Peterborough City
- Full name: Peterborough City Football Club
- Nickname(s): the City
- Founded: 1906
- Dissolved: 1916
- Ground: Midland Road
| Home colours |

= Peterborough City F.C. =

Peterborough City F.C. was an English football club based in Peterborough, Cambridgeshire.

==History==

The club was founded in 1906, and at its first annual general meeting reported a profit of just over £3 on a turnover of £310; the total weekly player wage was £3 per week. It played one season in the Southern League, in 1909–10.

It entered the FA Cup a number of times in the 1910s; it reached fourth qualifying round - one before the main draw, and the equivalent of the second round in 2024–25 - three times, but never made the main draw.

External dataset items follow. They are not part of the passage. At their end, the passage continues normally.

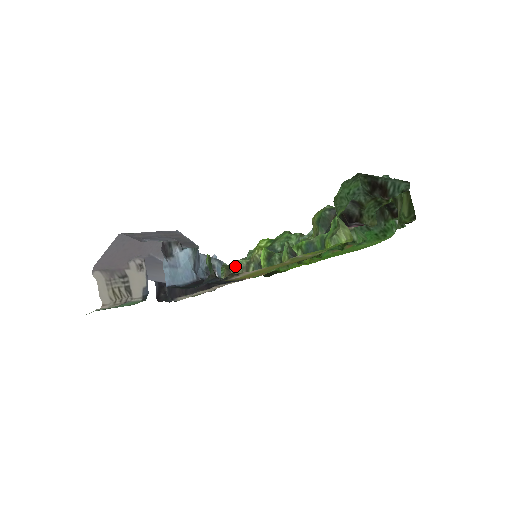
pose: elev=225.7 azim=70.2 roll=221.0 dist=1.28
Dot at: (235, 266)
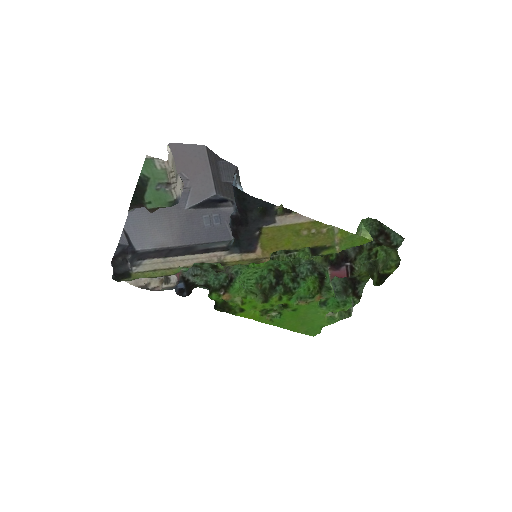
Dot at: occluded
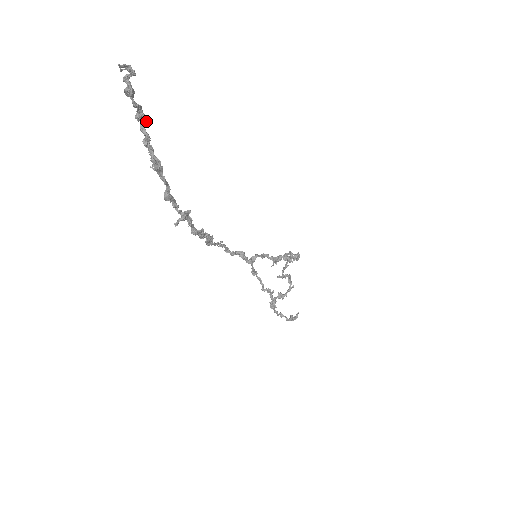
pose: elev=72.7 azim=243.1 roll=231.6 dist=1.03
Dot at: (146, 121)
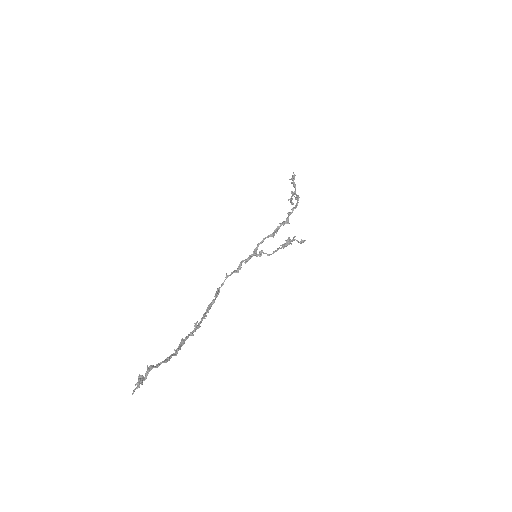
Dot at: (153, 366)
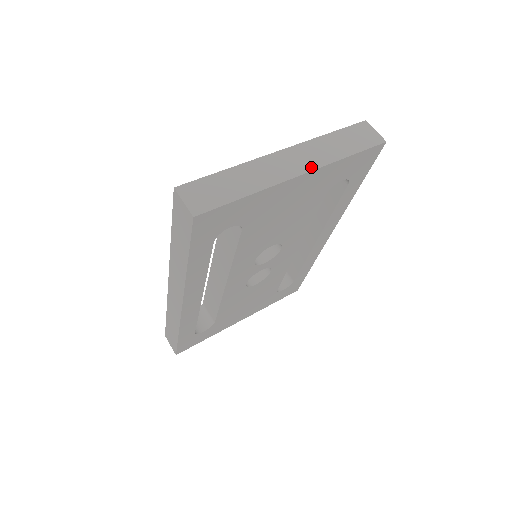
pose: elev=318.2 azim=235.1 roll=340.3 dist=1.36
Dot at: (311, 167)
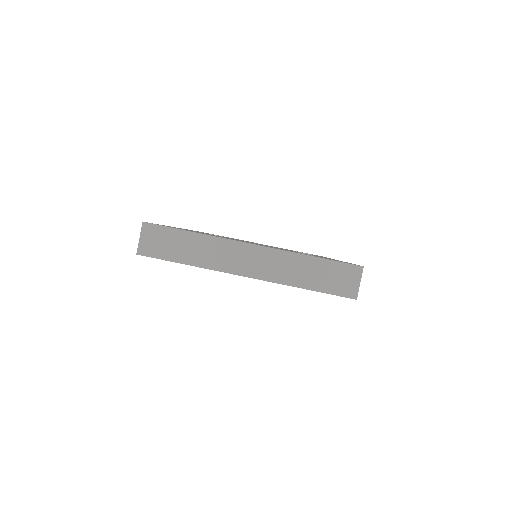
Dot at: (261, 276)
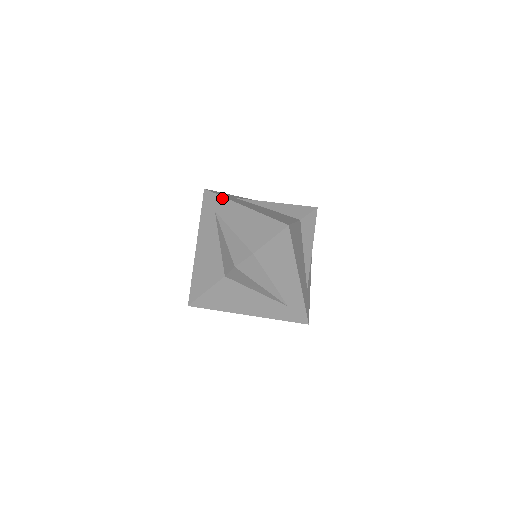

The club was struggling for finance in 1914, and had to withdraw from the Eastern League to join the Central Alliance. The effects of the First World War caused the club to disband in 1916.

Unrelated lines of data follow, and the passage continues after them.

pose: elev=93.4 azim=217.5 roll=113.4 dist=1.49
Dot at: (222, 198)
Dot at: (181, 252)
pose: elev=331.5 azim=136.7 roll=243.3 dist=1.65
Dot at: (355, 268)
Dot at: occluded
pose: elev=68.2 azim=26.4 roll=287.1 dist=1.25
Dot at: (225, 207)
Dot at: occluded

A new club, with the same name and colours, playing at the White Hart ground in New England, was founded in 1923, and it took part in the 1923–24 FA Cup and Northants League. However it disbanded in November 1923, failing to attract support in the shadow of Peterborough & Fletton United.

==Colours==

The club wore amber and black jerseys with white knickers and black socks.

==Ground==

The club originally played at the Old Town Cricket Ground, later moving to Midland Road.